### Trecho citado
Conforme Fontelles, os operários das obras de requalificação da região confirmaram que as ossadas foram encontradas. Eles contam que os restos mortais foram recolhidos por um homem, chamado Leo, que trabalharia na Secretaria de Cultura do Estado.
"Depois nós soubemos que esse suposto Leo era um policial militar aqui do DF recrutado pela Abin do Pará. E os organizadores dessa ação foram Magno José Borges e Armando Souza Dias", disse Fontelles.
Fontelles acrescentou que Magno e Armando pertenceram ao Destacamento de Operações de Informações – Centro de Operações de Defesa Interna (DOI-Codi) durante o período de ditadura militar, estiveram no Araguaia, foram agentes do Serviço Nacional de Informações, e trabalham atualmente na Abin do Pará. O DOI-Codi era um órgão de inteligência e repressão subordinado ao Exército.
Para Fontelles, existe um Estado de repressão clandestino, composto de agentes que atuaram na época da ditadura e ocupam cargos no serviço público até hoje. O senador Capiberibe se mostrou preocupado com as informações e disse que é o momento de desmontar esse Estado clandestino, que teve, no seu entender, sua existência provada pelo recente desaparecimento do pedreiro Amarildo no Rio de Janeiro (o operário foi detido e assassinado por integrantes da PM daquele Estado).
######
### Dados fornecidos
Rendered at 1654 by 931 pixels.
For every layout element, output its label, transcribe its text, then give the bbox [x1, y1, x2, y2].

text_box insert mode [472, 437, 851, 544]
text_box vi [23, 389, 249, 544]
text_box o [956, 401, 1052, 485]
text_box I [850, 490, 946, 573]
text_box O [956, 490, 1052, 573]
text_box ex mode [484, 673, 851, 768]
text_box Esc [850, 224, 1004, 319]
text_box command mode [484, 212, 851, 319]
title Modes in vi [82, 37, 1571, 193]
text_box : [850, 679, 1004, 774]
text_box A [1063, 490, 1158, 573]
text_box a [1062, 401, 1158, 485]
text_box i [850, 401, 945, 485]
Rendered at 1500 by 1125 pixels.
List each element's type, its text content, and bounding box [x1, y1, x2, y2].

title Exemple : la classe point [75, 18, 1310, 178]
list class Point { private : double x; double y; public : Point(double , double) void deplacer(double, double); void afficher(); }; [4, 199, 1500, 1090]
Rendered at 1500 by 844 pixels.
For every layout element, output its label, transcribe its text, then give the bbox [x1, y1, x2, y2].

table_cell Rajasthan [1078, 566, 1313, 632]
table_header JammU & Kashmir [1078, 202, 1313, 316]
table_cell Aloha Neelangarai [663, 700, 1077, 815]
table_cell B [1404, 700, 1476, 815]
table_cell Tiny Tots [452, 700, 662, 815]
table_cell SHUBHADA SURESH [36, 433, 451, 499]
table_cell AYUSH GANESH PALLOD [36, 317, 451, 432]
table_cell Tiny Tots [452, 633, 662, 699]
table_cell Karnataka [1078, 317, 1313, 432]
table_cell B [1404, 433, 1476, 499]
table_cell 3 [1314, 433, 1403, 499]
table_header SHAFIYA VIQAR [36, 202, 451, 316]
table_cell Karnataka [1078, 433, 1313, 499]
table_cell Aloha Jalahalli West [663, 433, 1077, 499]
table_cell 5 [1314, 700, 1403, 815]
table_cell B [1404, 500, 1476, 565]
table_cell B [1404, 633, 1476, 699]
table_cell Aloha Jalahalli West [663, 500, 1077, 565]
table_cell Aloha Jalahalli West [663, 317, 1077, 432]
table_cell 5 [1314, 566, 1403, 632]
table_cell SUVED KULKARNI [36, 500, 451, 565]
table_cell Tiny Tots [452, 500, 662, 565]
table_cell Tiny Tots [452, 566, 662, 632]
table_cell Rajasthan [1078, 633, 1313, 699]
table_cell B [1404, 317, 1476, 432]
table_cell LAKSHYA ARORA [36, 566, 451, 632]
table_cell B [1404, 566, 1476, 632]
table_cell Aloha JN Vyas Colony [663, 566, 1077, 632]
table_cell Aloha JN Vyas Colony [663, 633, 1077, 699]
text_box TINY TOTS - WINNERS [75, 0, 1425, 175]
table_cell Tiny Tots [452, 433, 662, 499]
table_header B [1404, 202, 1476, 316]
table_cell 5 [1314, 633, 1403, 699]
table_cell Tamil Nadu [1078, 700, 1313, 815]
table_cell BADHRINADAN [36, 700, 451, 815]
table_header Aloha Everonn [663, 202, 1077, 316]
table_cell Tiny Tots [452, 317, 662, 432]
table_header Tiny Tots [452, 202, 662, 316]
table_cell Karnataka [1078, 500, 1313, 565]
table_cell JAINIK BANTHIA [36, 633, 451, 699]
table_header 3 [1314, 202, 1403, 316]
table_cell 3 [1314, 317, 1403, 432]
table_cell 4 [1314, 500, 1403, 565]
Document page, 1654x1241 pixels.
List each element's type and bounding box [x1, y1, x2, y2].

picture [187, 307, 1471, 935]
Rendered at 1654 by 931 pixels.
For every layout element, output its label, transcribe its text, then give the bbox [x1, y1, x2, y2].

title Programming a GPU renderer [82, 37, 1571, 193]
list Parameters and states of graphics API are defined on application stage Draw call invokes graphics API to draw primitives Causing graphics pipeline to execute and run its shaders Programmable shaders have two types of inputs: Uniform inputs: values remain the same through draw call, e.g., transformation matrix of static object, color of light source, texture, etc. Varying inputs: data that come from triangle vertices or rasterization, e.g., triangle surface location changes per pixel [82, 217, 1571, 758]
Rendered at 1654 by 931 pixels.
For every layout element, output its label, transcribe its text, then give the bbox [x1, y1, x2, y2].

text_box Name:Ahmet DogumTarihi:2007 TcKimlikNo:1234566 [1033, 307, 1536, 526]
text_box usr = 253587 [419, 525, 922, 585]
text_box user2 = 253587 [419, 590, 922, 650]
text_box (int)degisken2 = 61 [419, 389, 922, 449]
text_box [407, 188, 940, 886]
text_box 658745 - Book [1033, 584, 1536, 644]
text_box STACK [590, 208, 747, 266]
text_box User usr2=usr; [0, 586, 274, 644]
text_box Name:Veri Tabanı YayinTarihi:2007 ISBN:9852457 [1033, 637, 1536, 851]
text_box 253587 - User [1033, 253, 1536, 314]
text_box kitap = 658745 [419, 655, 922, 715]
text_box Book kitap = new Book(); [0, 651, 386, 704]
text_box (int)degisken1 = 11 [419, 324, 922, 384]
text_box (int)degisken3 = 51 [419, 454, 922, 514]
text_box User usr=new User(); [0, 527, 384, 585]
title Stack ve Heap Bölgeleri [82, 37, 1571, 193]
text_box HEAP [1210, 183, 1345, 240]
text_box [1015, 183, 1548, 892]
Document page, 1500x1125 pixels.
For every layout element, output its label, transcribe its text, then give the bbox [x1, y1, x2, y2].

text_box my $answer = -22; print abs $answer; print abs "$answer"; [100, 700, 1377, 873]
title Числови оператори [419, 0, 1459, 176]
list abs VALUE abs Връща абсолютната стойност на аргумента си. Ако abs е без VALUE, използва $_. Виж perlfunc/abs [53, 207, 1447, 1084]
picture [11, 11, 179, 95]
######
Tarefa proposta 1: Reescreva o trecho citado de "Fontelles acrescentou que" até "PM daquele Estado).", inclusive, substituindo "pedreiro" por "trabalhador".
Tarefa proposta 2:
Responda com base no trecho citado:
(a) Segundo Fontelles, quem era o suposto Leo?
(b) A que instituição o DOI-Codi era subordinado?
(c) Qual senador se mostrou preocupado com as informações?
Os dados não são necessários.

Resposta 1:
Fontelles acrescentou que Magno e Armando pertenceram ao Destacamento de Operações de Informações – Centro de Operações de Defesa Interna (DOI-Codi) durante o período de ditadura militar, estiveram no Araguaia, foram agentes do Serviço Nacional de Informações, e trabalham atualmente na Abin do Pará. O DOI-Codi era um órgão de inteligência e repressão subordinado ao Exército.
Para Fontelles, existe um Estado de repressão clandestino, composto de agentes que atuaram na época da ditadura e ocupam cargos no serviço público até hoje. O senador Capiberibe se mostrou preocupado com as informações e disse que é o momento de desmontar esse Estado clandestino, que teve, no seu entender, sua existência provada pelo recente desaparecimento do trabalhador Amarildo no Rio de Janeiro (o operário foi detido e assassinado por integrantes da PM daquele Estado).

Resposta 2:
(a) Um policial militar do DF recrutado pela Abin do Pará.
(b) Ao Exército.
(c) O senador Capiberibe.